A fateful summer’s eve in 2016 marked the beginning of a beautiful friendship for the residents and staff of Ruth’s House Assisted Living. A brilliantly colored yellow cockatiel boldly walked into the building, strutting down the hallway in all its glory. The beloved bird has been there ever since.
Mary-Anne Schelb, Director of Business Development at JGS Lifecare, the organization that operates Ruth’s House and Leavitt Family Jewish Home, assumed the bird was a neighbor’s pet and called area occupants, animal shelters as well as the police, but no one came forward to claim ownership. The staff decided to keep the bird until its owner was identified. Fast forward six years later and Tweety, as he was affectionately named, is now a treasured resident of the assisted living.
Tweety enjoys singing to the residents, serenading himself while looking at his reflection in the mirror, and visiting residents in their apartments. Not surprisingly, he is a “natural” in front of a video camera! Staff members believe he provides emotional support to the residents. Susan Halpern, Vice President of Development and Communications of JGS Lifecare, noted that research indicates that some bird sounds may offer relief from mental fatigue and stress. “Studies with bird sounds have showed that they may have a restorative effect on individuals,” stated Halpern. “Of course, it’s not an exact science,” she clarified, “but I do notice that our residents light up as soon as they see or hear Tweety.”
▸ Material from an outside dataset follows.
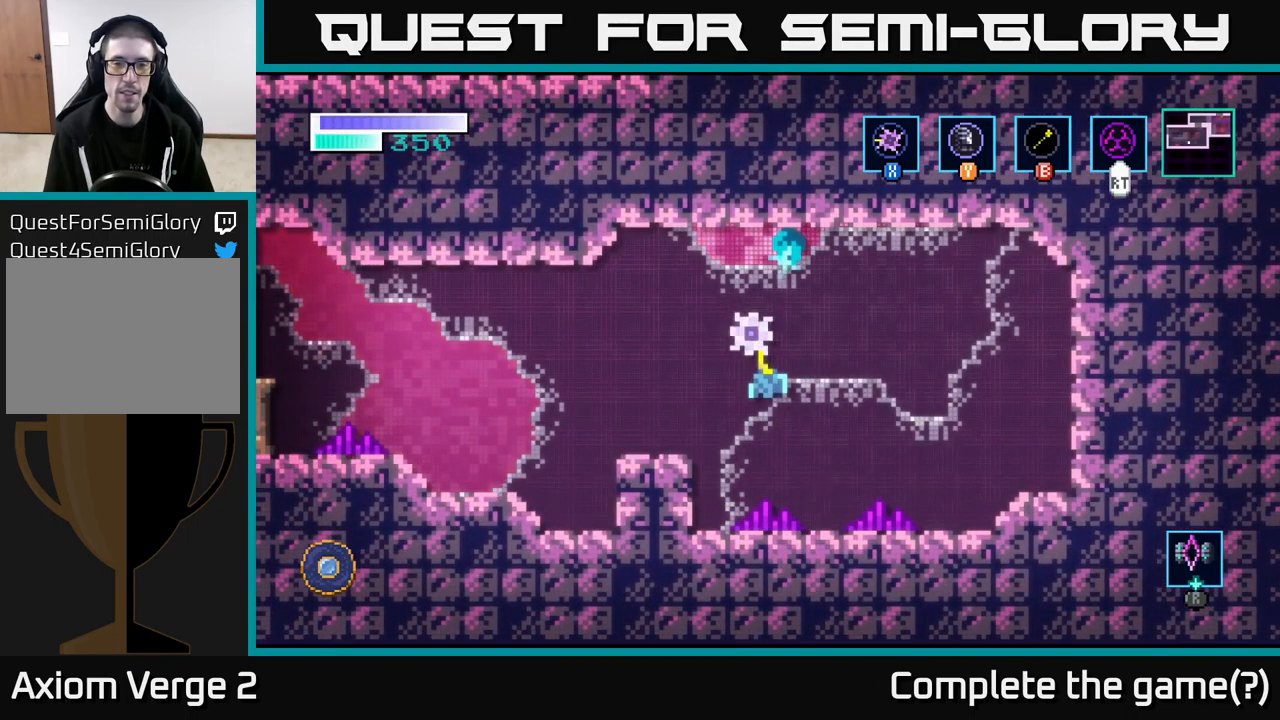
{"buttons": [], "left_stick": "up-right", "right_stick": "center", "events": [[50, "X", "down"], [200, "X", "up"], [333, "A", "up"], [483, "left_stick", "up-right"]]}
Over the years, Tweety has brought great joy and camaraderie to both residents and staff alike, helping make Ruth’s House a warm and inviting environment, and even more like a real home. Tweety can often be found walking about on the shoulder of Greg Gale, a member of the life enrichment staff. One could say that he is Greg’s assistant, sharing his gentle and loving personality with everyone he meets. During activities, Tweety makes special appearances. He particularly loves the trivia games and has been known to participate by sitting on the back of a participant’s chair. When a resident answers a trivia question, Tweety will often squawk as if to answer himself!
“Pets have a delightful way of opening doors that would otherwise be locked or difficult to open,” noted Gale. “For many people a dog, cat or bird brings into mind positive memories and stories of life experiences. If one is feeling sadness or loneliness the visit of a pet can turn these feelings around and raise them to levels of gratefulness and joy. When a caregiver is trying to reach the essence of a person in need a pet visit can be extremely effective in cleansing sour attitudes with positive experiences. Here at Ruth’s House we are lucky to have a resident cockatiel “Tweety” who makes special appearances to activities or visits to a resident’s room when they are feeling ill.”
Overall, the unanimous consensus is that Tweety is a wonderful addition to the assisted living. Mary-Anne Schelb sums up his presence perfectly. “Six years ago, Tweety literally walked into our lives,” said Mary-Anne. “Today he is a vital part of the Ruth’s House family. I find myself walking by his cage at least a few times a day,” she admitted. “He never fails to make me smile.”